Figure 5. Ectopic PDX-1 expression induced insulin and glucagon expression and promoted glucose-regulated C-peptide secretion.

Double immunofluorescence of human keratinocytes isolated from neonatal foreskin treated with (a, d) control Ad-β-gal or (b–c, e–f) Ad-PDX-1 adenovirus for 7 days. Immunofluorescence analyses showed co-localized expression of (a–c) PDX-1(green) and insulin (red) and (d–f) PDX-1(red) and glucagon (green). The nuclei were stained with DAPI (blue). (a–b, d–e). Original magnification ×20 (c, f); original magnification (confocal microscope) ×90. (g) Human keratinocytes were infected with Ad-β-gal or Ad-PDX-1, both at 1000 moi, and analyzed for secretion of processed insulin into the culture medium upon exposure to 2 and 25 mM glucose or 25 mM 2DOG. C-peptide in the medium was measured with a specific RIA kit (Linco human c-peptide no crossreactivity with pro-insulin). Data represents n≥7 samples in four independent experiments.

Figure 6. Ectopic PDX-1 activated early endoderm but not hepatic or pancreatic acinar markers, while repressing the expression of keratinocyte-specific markers.

Human keratinocytes isolated from neonatal foreskin were infected with Ad-β-gal or Ad-PDX-1 (both at 1000 moi) for 7 days. Quantitative real time RT-PCR analyses indicated the relative transcription levels of (a) early endoderm-specific markers, (b) hepatic and pancreatic acinar markers, (c) keratinocyte markers or (h) embryonic stem cell markers.
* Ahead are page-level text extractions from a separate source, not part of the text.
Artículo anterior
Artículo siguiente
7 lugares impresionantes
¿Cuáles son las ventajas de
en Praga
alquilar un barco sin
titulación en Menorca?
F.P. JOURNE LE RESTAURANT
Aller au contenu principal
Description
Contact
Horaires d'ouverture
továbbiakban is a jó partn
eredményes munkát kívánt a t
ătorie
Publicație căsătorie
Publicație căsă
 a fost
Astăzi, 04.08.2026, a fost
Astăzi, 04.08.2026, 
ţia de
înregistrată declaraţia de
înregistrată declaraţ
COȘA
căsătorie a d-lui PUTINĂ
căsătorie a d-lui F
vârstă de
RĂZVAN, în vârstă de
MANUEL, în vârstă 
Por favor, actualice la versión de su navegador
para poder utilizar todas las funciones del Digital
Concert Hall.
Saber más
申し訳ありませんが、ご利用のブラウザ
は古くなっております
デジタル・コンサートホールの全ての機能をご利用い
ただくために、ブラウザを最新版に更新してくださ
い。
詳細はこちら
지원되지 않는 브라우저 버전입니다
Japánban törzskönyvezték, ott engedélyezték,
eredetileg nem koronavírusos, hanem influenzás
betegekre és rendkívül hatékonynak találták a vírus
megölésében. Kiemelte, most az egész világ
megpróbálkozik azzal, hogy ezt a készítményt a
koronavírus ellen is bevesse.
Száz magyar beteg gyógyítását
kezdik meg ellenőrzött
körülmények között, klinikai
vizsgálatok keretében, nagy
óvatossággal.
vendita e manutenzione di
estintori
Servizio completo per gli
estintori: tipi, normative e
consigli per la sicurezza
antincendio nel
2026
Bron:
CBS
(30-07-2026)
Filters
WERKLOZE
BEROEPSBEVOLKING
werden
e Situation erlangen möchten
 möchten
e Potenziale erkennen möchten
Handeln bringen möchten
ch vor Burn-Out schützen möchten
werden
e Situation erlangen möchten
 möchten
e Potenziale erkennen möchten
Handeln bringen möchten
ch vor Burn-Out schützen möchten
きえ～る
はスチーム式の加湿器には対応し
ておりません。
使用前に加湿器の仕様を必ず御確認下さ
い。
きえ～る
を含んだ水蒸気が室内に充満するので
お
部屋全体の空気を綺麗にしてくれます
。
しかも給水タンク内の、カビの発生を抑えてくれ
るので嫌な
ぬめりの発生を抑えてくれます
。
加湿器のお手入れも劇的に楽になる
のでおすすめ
The results were normalized to the level of β-actin gene transcription within the same cDNA sample. The mean ±standard deviations of Ad-PDX-1 treated cells are expressed relative to the mean levels observed in Ad-β-gal treated cells. n≥6 from 3 different cultures. *P<0.01, **P<0.05 (h) cDNA extracted from human embryonic cells was used as positive control. (d–g) Cells treated with either (d, f) Ad-β-gal or (e, g) Ad-PDX-1 were fixed and co-stained for (d, e) KRT5 (green) and PDX-1 (red) or for (f, g) GFAP (green) and PDX-1 (red). The nuclei were stained with DAPI; magnification: d–g ×30.

Figure 7. C-peptide positive cells arose from keratinocytes (KRT5 positive cells).
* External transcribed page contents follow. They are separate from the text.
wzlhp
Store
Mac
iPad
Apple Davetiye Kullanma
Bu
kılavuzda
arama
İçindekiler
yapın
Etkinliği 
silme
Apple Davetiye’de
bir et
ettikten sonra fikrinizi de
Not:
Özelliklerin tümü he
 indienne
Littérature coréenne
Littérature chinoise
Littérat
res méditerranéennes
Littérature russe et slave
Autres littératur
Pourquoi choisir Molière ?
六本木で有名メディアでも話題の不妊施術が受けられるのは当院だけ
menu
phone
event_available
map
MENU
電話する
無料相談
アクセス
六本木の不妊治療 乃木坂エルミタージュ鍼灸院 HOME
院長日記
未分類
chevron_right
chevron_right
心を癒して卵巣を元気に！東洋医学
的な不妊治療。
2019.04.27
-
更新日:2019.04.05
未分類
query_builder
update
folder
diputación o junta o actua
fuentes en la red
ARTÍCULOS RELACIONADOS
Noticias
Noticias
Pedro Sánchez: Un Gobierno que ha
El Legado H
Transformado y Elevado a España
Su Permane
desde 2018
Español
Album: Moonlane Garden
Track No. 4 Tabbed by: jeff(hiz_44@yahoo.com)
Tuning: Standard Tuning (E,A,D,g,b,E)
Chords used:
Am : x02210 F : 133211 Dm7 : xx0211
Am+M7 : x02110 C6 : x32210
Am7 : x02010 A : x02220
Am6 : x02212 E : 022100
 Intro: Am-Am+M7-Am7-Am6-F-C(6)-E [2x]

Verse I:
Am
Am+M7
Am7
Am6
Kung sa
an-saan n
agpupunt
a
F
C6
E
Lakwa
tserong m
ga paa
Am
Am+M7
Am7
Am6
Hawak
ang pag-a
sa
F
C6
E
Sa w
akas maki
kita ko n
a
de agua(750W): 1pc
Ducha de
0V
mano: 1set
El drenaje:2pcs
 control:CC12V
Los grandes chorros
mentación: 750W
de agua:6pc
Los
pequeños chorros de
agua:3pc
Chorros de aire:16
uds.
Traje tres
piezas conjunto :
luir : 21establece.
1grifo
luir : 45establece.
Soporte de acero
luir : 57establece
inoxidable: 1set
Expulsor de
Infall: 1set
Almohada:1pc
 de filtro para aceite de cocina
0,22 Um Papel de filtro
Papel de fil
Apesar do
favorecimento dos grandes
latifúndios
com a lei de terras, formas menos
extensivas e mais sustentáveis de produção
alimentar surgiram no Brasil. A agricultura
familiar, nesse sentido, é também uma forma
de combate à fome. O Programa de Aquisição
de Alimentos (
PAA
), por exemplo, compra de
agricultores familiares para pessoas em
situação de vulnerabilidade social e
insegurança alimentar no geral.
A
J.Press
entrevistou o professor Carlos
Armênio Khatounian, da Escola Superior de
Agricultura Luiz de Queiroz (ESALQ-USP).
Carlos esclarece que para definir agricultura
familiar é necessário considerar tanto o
Lineage tracing analyses were performed with dual Cre-Lox lentiviral infections. (a) Schematic representation of the Lox (upper) and Cre (lower) lentiviral vectors. Only cells that expressed KRT5 could activate Cre expression; then, Cre would excise the DsRed2 gene between the Lox sites and remove a stop codon preceding the eGFP gene, which is subsequently controlled by the CMV promoter. (b) Ten days after the dual lentiviral infection, cells were treated with Ad-PDX-1 for 7 days. Fixed cells were stained with three immunofluorescent antibodies and examined with a confocal microscope to detect keratinocytes that processed insulin. (i, ii, iii) GFP (green) identifies the cell as a keratinocyte, PDX-1(blue) shows successful ectopic protein expression, and c-peptide (turquoise) shows processed insulin production. (iv) Superimposed images show that all three proteins are expressed within the same cell. Original magnification ×90.